"Torque" constant for shunt-wound motor

WHen you say DC motor (not shunt), are you referring to a PM or series?

Jamie

PM. And I just realized that I've been saying shunt wound when I meant series. D'oh, d'oh d'oh.

Series motors know no limit. The factor I^2 as you have noted, however, the limit comes from winding resistance and heating for torque. This information is normally supplied per motor.

HP rating on a motor can generally give you an idea of max current, take that and you can work back towards your torque..

As a rule of thumb, a 600V DC motor at 1 amp is 1 HP, 300V DC motor at

A series motor can generate lots of HP in a small package with lack of self speed control. This is due to the field never being matched with the armature to balance the incoming driving source. as current drops, so does the current in the series field winding, weakening it even and the armature tries to spin faster. Of course you lose your torque and at some point the load will level the RPM's.

And thinking back, if the current drops 50% in a series motor I think the RPM's increases 4 times, or something in that neighborhood, I would have to look that up.
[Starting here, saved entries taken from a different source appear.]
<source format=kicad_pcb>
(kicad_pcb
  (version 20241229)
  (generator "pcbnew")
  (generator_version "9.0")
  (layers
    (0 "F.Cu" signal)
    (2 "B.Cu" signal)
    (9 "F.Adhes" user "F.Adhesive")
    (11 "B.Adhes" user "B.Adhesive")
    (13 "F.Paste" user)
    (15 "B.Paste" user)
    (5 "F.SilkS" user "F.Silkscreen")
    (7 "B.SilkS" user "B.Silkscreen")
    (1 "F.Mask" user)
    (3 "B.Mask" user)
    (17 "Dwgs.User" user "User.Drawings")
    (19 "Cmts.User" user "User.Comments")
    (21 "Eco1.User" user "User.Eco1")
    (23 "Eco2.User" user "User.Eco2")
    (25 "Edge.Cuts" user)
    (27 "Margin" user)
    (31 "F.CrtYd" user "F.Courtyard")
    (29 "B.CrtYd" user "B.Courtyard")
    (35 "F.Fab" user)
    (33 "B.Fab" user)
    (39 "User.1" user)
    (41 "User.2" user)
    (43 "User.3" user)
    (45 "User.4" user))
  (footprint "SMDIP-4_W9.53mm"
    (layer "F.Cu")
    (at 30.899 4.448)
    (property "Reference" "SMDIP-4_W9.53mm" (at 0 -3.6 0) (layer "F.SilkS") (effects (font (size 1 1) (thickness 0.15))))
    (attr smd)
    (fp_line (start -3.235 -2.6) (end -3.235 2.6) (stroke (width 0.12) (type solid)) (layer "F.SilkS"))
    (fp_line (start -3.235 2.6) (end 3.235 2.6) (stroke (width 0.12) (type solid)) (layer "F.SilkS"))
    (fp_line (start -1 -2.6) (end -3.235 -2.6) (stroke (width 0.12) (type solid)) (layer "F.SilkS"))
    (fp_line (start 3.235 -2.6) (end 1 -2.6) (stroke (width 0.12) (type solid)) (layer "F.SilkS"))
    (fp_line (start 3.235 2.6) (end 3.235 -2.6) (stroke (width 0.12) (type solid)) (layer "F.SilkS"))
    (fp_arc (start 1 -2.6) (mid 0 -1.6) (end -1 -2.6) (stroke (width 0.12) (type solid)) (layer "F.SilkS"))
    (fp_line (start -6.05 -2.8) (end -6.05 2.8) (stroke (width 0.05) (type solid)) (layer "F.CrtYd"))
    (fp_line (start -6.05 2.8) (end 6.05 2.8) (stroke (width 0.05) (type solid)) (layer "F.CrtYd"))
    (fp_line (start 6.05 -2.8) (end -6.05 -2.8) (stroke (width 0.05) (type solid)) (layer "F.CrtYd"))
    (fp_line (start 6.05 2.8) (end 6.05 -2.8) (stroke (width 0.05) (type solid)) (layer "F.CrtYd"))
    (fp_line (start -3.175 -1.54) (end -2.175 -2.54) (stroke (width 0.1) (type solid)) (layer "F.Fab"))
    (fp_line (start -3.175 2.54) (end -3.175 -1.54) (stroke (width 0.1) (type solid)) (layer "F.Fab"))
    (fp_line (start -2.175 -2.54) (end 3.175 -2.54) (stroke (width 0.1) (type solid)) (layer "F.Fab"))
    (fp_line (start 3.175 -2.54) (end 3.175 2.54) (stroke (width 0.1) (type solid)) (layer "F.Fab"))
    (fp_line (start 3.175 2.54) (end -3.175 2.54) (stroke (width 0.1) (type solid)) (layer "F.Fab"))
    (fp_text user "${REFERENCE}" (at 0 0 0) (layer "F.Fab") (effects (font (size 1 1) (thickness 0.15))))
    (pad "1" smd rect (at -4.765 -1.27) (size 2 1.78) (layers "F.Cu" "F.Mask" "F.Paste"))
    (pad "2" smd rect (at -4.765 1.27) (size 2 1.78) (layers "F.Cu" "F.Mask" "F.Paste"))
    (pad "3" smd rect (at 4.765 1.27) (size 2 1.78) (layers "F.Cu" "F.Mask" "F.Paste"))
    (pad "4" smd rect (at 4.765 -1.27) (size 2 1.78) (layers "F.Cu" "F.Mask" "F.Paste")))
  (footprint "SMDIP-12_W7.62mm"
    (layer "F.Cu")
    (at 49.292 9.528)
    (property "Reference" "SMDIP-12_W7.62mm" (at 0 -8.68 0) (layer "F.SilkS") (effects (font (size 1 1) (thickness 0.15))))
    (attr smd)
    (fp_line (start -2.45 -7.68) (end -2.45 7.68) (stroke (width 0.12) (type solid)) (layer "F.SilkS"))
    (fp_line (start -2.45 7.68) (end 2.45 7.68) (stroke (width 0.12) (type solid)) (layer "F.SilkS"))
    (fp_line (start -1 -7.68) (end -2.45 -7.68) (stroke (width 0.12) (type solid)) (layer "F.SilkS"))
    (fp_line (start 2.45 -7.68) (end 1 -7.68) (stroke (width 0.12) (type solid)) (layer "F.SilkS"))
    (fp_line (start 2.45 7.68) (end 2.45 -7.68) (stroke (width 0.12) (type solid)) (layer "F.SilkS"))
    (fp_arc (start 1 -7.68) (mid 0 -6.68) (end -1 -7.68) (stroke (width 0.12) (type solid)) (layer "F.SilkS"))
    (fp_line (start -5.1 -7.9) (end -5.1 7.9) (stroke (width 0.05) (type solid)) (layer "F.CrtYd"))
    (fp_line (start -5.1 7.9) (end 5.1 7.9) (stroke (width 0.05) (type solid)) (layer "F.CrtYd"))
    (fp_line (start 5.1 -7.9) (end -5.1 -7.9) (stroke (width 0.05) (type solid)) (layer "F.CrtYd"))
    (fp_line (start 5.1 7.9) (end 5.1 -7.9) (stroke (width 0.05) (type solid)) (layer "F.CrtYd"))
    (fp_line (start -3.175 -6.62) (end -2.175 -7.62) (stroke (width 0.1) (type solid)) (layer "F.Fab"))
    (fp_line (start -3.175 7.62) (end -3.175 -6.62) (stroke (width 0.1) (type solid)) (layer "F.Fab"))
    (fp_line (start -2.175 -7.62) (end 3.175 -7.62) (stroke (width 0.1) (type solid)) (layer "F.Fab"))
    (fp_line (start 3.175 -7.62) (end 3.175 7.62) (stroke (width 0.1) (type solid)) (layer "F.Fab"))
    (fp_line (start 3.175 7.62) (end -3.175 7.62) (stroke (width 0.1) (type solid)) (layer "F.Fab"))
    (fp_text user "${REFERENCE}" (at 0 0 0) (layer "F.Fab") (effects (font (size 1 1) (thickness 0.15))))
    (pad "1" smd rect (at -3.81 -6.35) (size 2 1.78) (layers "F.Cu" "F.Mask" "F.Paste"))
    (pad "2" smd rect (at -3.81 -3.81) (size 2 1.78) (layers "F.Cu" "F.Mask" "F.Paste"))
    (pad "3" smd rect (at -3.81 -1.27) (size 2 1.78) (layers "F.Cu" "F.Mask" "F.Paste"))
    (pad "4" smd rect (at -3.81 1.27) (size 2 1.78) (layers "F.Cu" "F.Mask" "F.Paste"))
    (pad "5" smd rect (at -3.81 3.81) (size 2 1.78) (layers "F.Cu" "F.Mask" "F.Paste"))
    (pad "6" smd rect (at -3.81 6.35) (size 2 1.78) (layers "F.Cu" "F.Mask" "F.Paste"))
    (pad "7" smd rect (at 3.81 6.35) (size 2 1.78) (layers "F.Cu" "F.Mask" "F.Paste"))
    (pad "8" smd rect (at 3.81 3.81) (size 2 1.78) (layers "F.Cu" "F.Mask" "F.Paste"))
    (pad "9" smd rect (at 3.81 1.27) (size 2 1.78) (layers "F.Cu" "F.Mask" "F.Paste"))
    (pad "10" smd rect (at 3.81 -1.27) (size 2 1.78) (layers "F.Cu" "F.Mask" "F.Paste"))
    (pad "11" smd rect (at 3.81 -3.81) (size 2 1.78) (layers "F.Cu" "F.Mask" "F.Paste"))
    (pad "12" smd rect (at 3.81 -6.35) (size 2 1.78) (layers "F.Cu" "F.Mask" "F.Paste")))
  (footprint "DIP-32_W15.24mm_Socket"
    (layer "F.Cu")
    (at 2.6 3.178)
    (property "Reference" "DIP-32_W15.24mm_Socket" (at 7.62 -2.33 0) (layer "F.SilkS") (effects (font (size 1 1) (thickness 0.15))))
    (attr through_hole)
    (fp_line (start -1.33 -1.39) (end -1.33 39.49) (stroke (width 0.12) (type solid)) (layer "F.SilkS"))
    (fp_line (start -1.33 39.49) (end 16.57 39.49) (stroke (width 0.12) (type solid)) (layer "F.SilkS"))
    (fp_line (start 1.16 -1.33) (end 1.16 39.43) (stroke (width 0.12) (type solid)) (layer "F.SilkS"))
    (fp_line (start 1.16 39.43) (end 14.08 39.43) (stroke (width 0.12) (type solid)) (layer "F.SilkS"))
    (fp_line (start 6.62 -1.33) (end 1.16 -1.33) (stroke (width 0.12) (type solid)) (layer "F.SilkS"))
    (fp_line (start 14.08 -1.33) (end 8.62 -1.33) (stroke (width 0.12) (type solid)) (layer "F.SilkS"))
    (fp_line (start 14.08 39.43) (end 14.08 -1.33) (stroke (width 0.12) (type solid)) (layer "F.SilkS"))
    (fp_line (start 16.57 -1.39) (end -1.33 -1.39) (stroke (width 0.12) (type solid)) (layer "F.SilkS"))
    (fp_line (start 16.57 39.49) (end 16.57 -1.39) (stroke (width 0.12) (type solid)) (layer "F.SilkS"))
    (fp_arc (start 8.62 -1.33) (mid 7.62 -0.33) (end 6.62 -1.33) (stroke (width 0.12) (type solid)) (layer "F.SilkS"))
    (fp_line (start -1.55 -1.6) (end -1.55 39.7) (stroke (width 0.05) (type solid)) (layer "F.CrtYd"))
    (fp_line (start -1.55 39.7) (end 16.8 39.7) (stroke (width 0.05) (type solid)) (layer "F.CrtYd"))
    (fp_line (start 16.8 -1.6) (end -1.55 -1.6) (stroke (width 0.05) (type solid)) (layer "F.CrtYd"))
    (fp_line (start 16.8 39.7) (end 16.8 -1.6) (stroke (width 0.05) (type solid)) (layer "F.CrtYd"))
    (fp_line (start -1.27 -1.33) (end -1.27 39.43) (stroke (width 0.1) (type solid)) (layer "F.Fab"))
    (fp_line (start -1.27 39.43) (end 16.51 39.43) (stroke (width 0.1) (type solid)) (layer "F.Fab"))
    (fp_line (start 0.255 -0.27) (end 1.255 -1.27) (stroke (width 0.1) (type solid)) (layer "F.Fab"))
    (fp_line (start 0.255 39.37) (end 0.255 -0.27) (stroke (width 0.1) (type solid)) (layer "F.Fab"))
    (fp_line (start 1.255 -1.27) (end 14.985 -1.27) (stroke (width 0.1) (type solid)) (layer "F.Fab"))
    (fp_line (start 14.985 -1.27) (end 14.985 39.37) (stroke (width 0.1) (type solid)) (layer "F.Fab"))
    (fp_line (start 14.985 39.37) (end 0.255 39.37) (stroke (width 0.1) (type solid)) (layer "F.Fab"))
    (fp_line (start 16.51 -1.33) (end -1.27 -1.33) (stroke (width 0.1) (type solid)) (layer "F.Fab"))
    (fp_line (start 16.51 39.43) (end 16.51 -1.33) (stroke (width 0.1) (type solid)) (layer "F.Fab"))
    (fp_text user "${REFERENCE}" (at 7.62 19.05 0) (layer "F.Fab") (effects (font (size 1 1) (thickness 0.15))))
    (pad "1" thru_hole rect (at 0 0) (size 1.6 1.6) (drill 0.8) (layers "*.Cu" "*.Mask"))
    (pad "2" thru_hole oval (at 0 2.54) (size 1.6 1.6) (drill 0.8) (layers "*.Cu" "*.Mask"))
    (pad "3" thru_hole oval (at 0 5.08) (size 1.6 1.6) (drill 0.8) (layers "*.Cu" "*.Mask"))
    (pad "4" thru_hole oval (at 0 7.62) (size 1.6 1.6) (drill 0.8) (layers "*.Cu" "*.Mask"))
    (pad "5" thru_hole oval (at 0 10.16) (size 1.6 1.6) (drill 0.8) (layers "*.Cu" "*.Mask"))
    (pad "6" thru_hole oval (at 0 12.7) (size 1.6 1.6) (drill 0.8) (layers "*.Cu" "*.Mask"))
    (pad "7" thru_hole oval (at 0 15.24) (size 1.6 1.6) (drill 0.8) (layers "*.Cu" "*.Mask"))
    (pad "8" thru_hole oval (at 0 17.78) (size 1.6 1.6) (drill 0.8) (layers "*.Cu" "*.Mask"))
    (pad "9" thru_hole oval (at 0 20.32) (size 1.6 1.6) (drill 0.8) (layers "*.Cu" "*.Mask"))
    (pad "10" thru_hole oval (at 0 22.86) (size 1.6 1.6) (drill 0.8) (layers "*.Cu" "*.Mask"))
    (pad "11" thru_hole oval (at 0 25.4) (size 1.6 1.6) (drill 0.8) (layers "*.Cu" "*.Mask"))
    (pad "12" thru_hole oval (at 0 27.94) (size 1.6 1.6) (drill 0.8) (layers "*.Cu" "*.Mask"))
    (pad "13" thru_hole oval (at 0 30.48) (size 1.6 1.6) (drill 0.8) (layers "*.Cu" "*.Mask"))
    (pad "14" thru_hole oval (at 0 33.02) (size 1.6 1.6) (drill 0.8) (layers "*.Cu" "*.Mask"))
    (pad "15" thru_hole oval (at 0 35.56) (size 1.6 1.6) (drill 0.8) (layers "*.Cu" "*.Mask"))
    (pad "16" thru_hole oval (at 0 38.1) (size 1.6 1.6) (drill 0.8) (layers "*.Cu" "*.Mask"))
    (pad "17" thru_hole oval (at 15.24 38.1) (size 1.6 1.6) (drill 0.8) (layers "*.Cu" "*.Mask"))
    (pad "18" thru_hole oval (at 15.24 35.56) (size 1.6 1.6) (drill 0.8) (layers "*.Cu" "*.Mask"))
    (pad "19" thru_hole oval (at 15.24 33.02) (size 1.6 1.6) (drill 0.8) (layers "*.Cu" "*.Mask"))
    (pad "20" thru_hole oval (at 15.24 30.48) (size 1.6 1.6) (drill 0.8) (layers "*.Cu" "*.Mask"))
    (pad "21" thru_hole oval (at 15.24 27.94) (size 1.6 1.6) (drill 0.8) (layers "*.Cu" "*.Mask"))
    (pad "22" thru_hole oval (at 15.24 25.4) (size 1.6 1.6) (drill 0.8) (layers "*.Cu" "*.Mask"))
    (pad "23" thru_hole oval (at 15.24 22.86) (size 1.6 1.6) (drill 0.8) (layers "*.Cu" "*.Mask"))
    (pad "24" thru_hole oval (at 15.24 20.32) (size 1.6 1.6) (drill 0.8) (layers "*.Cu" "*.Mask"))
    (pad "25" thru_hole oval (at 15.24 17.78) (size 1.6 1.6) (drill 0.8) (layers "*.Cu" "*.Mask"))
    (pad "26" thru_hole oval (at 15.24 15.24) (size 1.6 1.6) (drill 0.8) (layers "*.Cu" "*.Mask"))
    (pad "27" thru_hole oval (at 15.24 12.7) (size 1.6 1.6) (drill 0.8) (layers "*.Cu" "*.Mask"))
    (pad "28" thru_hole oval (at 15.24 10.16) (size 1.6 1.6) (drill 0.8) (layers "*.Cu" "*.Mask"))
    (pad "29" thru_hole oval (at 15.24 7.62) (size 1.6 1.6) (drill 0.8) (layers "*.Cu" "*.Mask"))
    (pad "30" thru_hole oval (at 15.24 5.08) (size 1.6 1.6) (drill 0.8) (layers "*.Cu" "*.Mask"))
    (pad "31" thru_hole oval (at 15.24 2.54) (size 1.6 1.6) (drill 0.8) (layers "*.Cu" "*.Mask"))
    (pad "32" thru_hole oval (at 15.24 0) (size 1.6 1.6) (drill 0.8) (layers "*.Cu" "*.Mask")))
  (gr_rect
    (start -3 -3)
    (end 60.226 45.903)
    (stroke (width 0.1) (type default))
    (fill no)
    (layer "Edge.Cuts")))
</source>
You also need to factor in DC resistance, too.

Jamie

If you neglect losses, then the motor elec/mech powser balance is

Power_Elec = Power_Mech , so V * i = T * w

The PM DC motor elec/mech power balance is then

V = Ke * w and T = Kt * i

Ke * w * i = Kt * i * w , giving Kt = Ke

Now if T = Kt * i^2, then the series DC motor power balance would be

Ke * w * i = Kt * i^2 * w , giving Kt = Ke / i

dave y.